Has anyone ever used an engine hoist to remove a V-box spreader from a pick up truck?

If so, is it fairly easy to do.


----------



## CT18fireman (Nov 30, 2000)

I suppose that it could be done, but you would need a lift that has a long and high reach.

I have seen people use everything else. Tree limbs, garage beams, gantry lifts, skid steers, mini excavators, etc.


----------



## Nebraska (Sep 9, 2002)

found engine hoists that have the height but haven't found one that would give me more than 48" of reach when extended...?????


----------



## Rooster (Dec 13, 1999)

Similar situation in my case, I am designing a sort of "A" frame type system ^---^ hook 1,500 electric lift to hook attached in center lift spreader, lower on stand.

Rick


----------



## Pelican (Nov 16, 2001)

I think you'd need a truck engine hoist to have it be stable enough to support the sander and be able to move it.

I built a hoist from 2x6s and a 1500lb boat winch that worked well for me, but you can't beat a jib boom on a skid steer!


----------



## Chuck Smith (Dec 30, 1999)

"you can't beat a jib boom on a skid steer!"

At one yard I load them with a CAT backhoe that has an extendahoe on it. The extendahoe makes it easy.
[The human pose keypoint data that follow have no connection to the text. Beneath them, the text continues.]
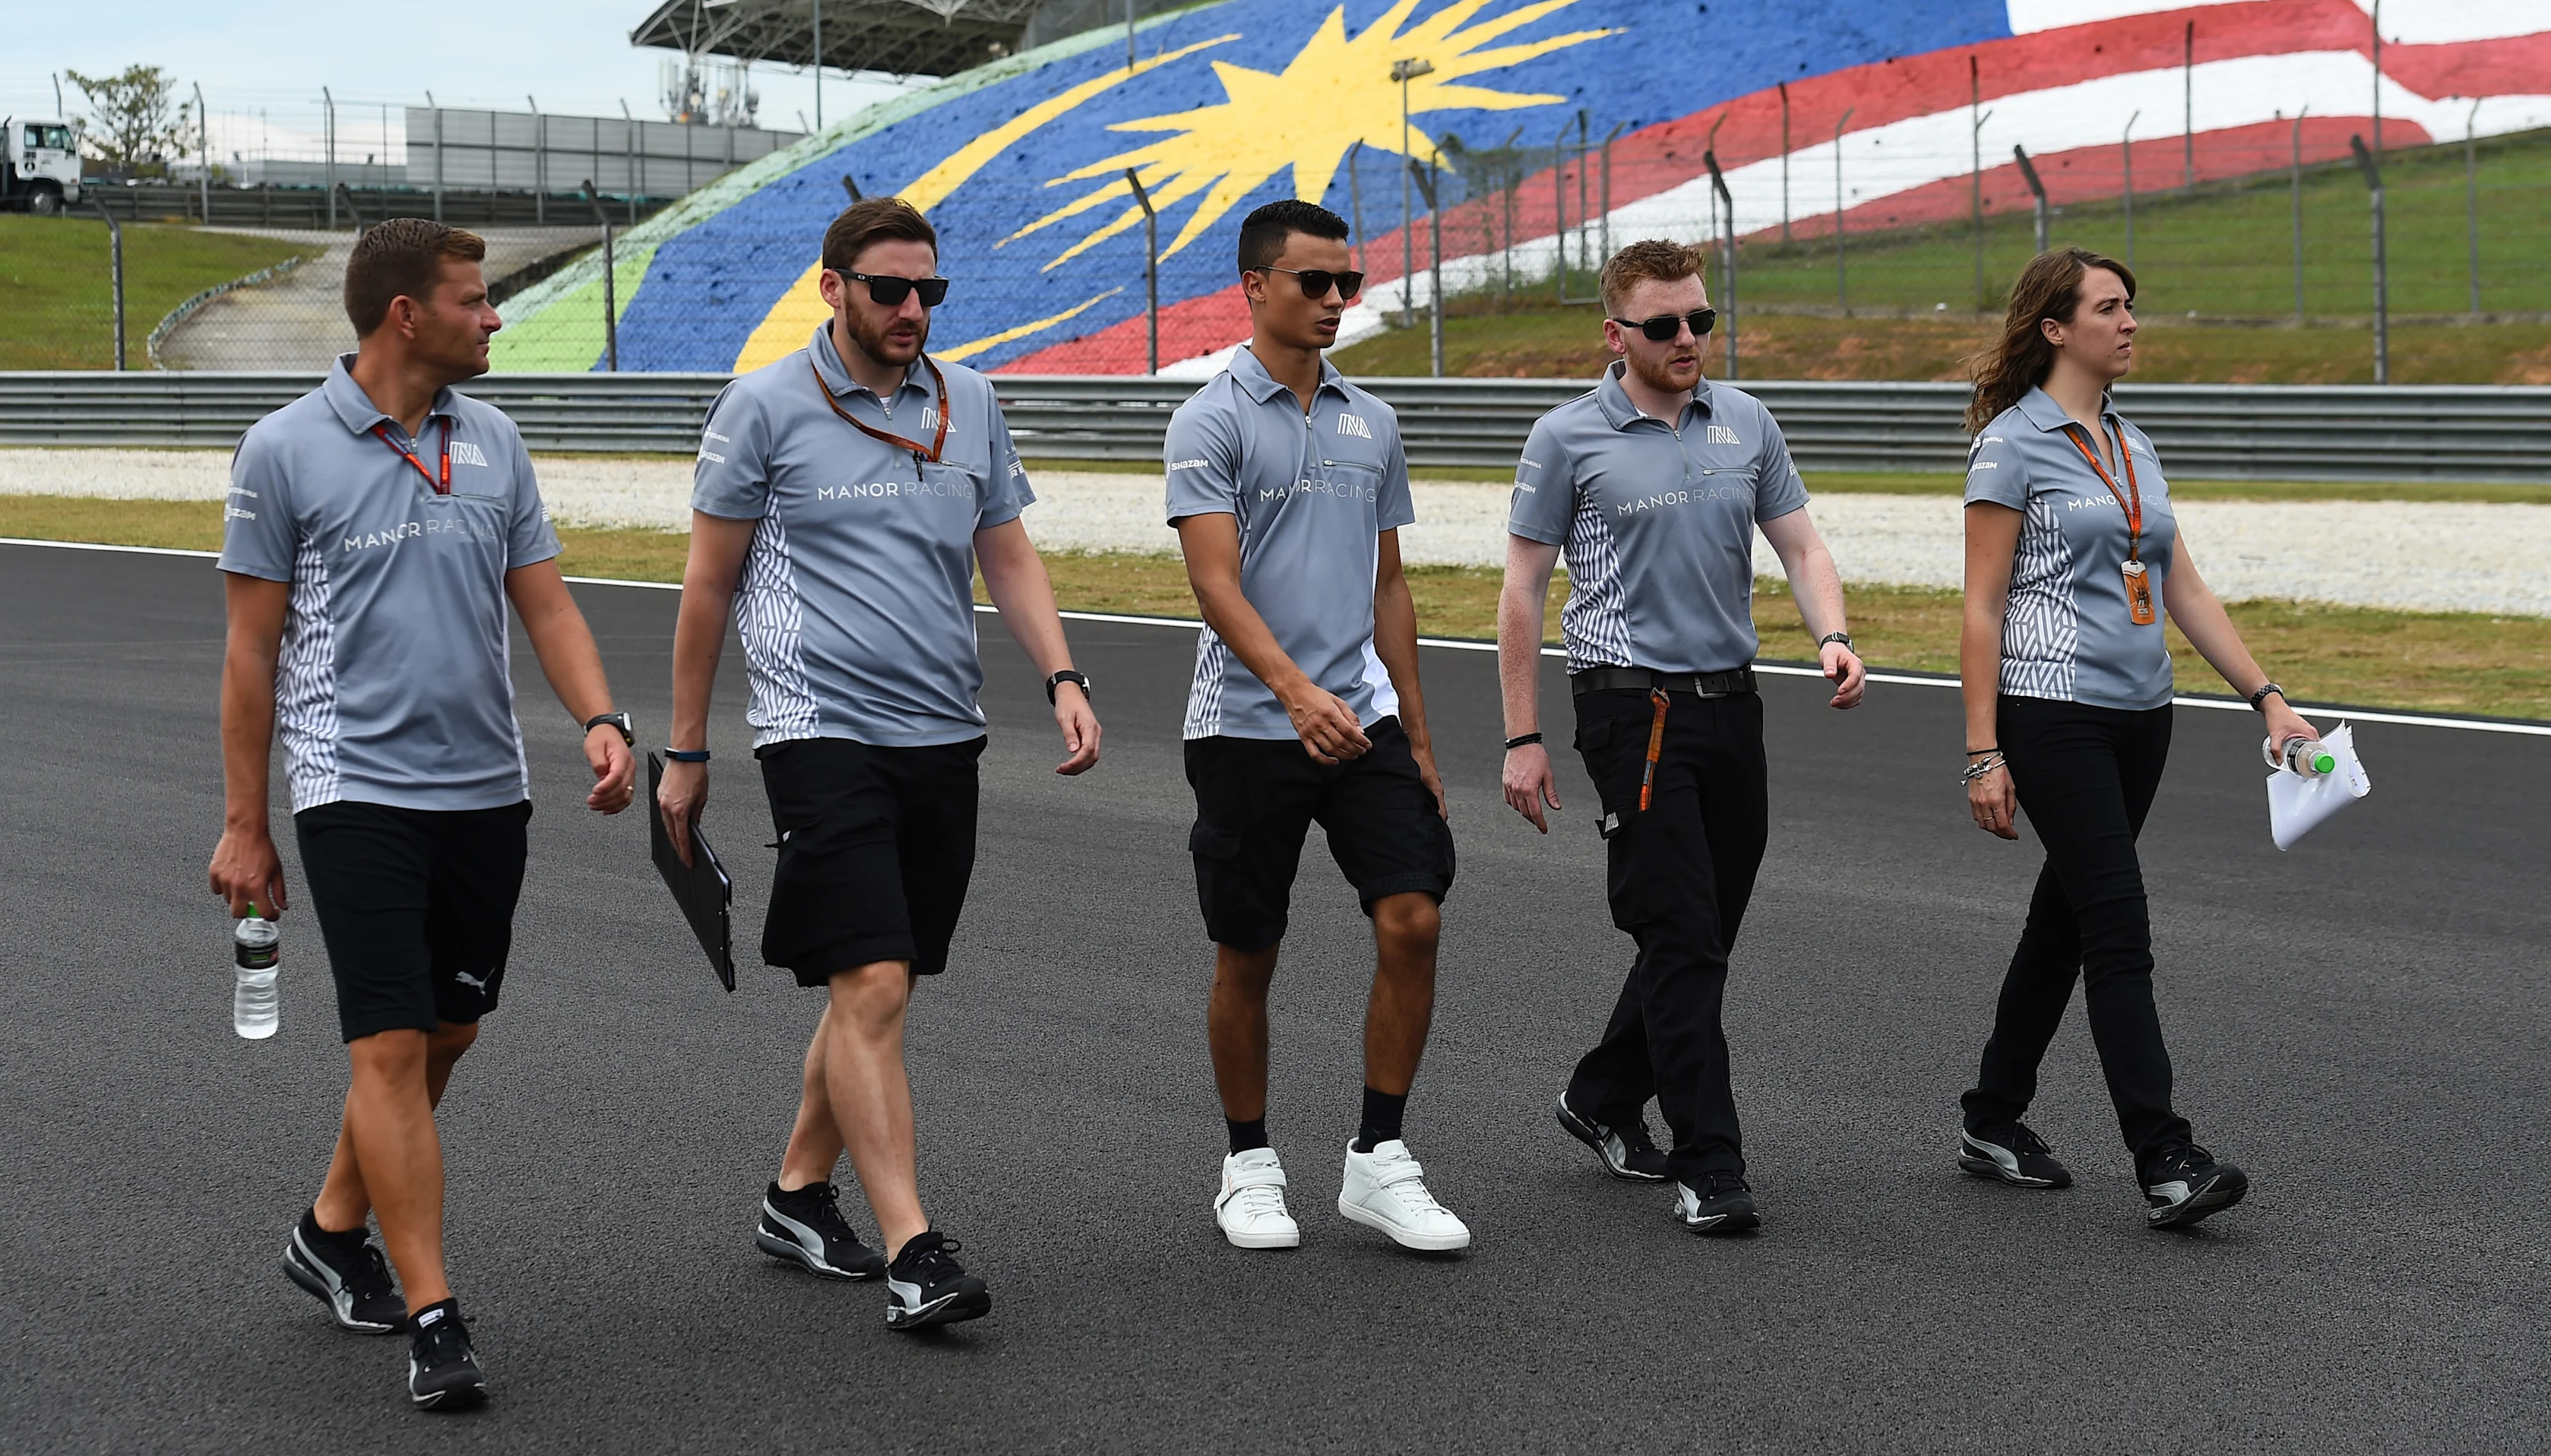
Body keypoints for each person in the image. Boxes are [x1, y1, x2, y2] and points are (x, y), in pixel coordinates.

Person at [208, 220, 637, 1411]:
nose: (494, 317)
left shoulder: (493, 439)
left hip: (487, 794)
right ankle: (433, 1312)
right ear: (407, 313)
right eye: (474, 298)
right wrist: (249, 822)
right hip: (356, 794)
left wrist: (600, 719)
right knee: (388, 1047)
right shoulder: (283, 449)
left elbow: (545, 605)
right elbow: (250, 656)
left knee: (447, 1036)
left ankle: (331, 1227)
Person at [659, 195, 1102, 1330]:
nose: (913, 310)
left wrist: (1062, 675)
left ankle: (798, 1193)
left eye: (930, 292)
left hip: (943, 733)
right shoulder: (761, 408)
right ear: (833, 288)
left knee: (883, 975)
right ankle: (915, 1249)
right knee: (875, 981)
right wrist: (689, 747)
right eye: (890, 290)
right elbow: (707, 586)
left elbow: (1005, 545)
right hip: (820, 732)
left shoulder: (972, 401)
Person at [1497, 238, 1866, 1236]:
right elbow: (1523, 589)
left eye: (1701, 319)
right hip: (1632, 709)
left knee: (1704, 930)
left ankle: (1603, 1093)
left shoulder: (1745, 421)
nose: (1689, 338)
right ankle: (1713, 1162)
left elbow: (1801, 541)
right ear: (1616, 334)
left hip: (1730, 706)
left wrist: (1832, 633)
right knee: (1683, 937)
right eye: (1665, 325)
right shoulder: (1567, 435)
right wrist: (1521, 734)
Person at [1957, 247, 2319, 1230]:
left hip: (2140, 716)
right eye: (2109, 308)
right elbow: (1983, 607)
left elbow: (2184, 586)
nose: (2129, 322)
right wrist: (1984, 750)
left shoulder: (2134, 445)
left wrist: (2267, 698)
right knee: (2116, 922)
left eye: (2131, 307)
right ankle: (2165, 1155)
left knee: (2065, 921)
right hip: (2051, 709)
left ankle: (1991, 1116)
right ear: (2056, 328)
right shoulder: (2010, 445)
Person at [1163, 198, 1468, 1256]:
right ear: (1256, 287)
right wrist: (1295, 690)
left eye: (1350, 282)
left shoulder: (1370, 421)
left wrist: (1417, 736)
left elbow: (1390, 585)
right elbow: (1214, 583)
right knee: (1250, 951)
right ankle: (1248, 1163)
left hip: (1363, 723)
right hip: (1248, 725)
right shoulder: (1208, 419)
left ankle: (1379, 1160)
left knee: (1414, 920)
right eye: (1315, 283)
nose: (1339, 299)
Without the extendahoe we'd have to drive the truck under the spreader. With the extendahoe, it can be done by one man (at least with our yard layout).
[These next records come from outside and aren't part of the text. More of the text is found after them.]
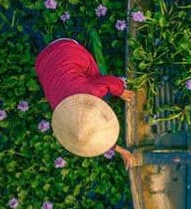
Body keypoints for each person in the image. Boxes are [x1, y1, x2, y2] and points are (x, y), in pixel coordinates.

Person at [34, 37, 137, 169]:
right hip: (42, 61)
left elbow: (109, 82)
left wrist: (121, 91)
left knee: (99, 79)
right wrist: (121, 151)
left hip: (65, 46)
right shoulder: (60, 111)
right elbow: (88, 133)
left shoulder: (91, 93)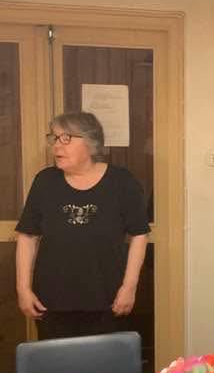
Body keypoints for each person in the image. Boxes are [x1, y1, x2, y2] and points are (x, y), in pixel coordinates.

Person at [16, 111, 149, 340]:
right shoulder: (45, 181)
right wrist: (23, 289)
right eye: (54, 138)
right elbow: (27, 236)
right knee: (57, 362)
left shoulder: (121, 182)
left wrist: (129, 287)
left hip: (108, 300)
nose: (57, 146)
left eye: (66, 138)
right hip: (51, 302)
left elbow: (139, 234)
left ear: (90, 142)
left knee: (105, 362)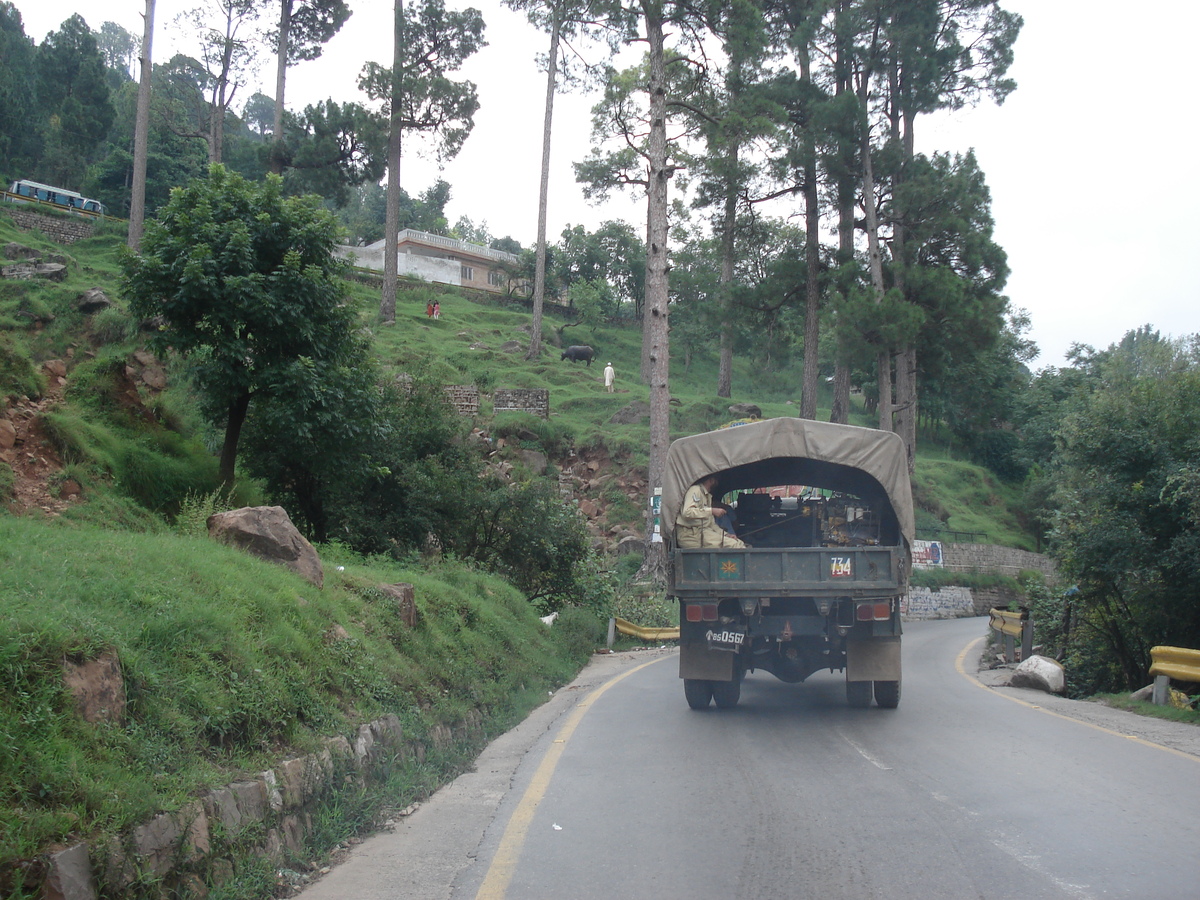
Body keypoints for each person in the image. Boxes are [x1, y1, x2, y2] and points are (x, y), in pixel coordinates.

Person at [675, 474, 747, 549]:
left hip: (702, 532)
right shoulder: (695, 490)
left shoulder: (706, 496)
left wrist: (726, 535)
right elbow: (687, 512)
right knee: (735, 546)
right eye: (715, 480)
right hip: (690, 535)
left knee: (738, 542)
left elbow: (711, 524)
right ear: (711, 480)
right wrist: (712, 511)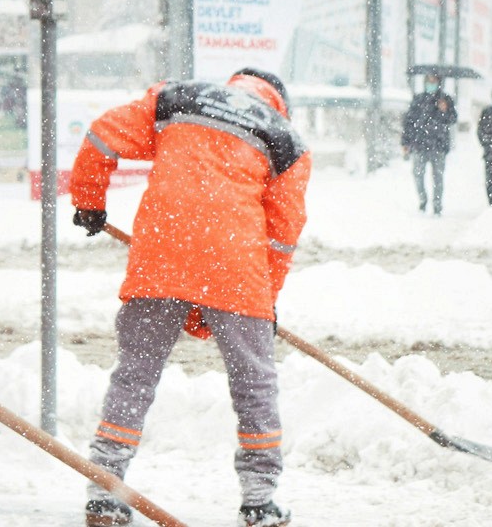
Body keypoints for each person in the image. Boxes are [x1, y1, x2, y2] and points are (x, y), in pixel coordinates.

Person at [70, 67, 311, 527]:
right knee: (254, 386)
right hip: (236, 267)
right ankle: (259, 501)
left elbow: (103, 135)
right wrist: (265, 302)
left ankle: (104, 490)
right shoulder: (287, 141)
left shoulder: (177, 100)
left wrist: (89, 199)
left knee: (134, 377)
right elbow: (281, 237)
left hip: (161, 253)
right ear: (278, 101)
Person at [401, 72, 457, 215]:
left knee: (437, 177)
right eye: (428, 81)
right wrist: (405, 142)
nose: (431, 83)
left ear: (438, 82)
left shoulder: (445, 99)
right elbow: (409, 122)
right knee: (418, 174)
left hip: (438, 145)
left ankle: (437, 205)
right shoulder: (418, 99)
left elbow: (452, 119)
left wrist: (444, 110)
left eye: (433, 81)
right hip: (420, 144)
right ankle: (423, 200)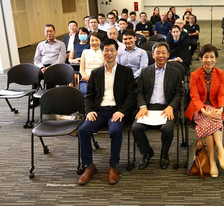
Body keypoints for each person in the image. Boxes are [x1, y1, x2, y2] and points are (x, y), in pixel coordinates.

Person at [77, 39, 136, 186]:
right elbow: (89, 96)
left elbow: (131, 96)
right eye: (106, 50)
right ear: (102, 52)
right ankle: (89, 166)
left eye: (112, 50)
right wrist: (89, 111)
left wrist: (122, 111)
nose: (109, 53)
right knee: (83, 130)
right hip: (99, 111)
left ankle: (113, 165)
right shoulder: (96, 73)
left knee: (115, 131)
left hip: (117, 111)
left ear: (117, 52)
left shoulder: (126, 72)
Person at [132, 42, 183, 170]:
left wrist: (171, 106)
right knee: (136, 128)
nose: (161, 56)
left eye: (163, 53)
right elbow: (139, 92)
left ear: (168, 55)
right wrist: (142, 106)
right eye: (158, 53)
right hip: (148, 108)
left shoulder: (175, 72)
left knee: (167, 129)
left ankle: (164, 155)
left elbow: (179, 92)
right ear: (153, 55)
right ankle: (147, 152)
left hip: (166, 108)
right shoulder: (145, 71)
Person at [185, 44, 224, 178]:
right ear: (200, 58)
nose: (209, 60)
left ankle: (212, 160)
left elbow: (222, 94)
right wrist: (204, 112)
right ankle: (220, 151)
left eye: (212, 57)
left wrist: (221, 108)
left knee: (212, 125)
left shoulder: (220, 73)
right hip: (199, 109)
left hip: (216, 108)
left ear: (216, 58)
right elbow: (194, 96)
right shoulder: (194, 75)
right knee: (214, 123)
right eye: (206, 57)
At the other yard I load them with our CAT excavator. Just as easy as the extendahoe, if not easier. In a jam last year, we used a Bobcat with forks and a chain, but that was in a pinch, and no where near as easy I was told.

Next yard will have A frames and chainfalls.

Another option for you pickup guys is the jackstands and roller mounted on the spreader. There are pics in the thread about the SIMA St Louis Symposium. Real easy, just back into the spreader, and fold up the front legs, back up some more, and fold up the rear legs. Do a search for that thread.


~Chuck


----------



## Rooster (Dec 13, 1999)

Here is the post Chuck was referring to (to save time in searching)

http://www.plowsite.com/showthread.php?s=&threadid=5813&highlight=SIMA+Louis+Symposium

Rick


----------



## Nebraska (Sep 9, 2002)

Thanks guys, the ideas are great. I just can't believe no one is out there selling something like the set up you saw this summer. 

Tried the route of a shop crane / cherry picker from Harbor freight and it works good. A guy selling a used one let me try it out first. It's the same one they have new for $199 on the website (item # 7620) Has a more than enough reach and more than enough height to lift it up from 2001 Dodge 2500 bed and drive out from beneath it.

Thanks for the help.


----------



## plowking35 (Dec 21, 1999)

My days of the v box loading hassel is finally over. I bought a Genie 45' ariel man lift, with 12' extending boom, plus 6' jib boom.
Now I can be 25' away, and still be able to load and unload any freaking v box I want. Kind of like the extada hoe, but to a much higher degree.
Dino


----------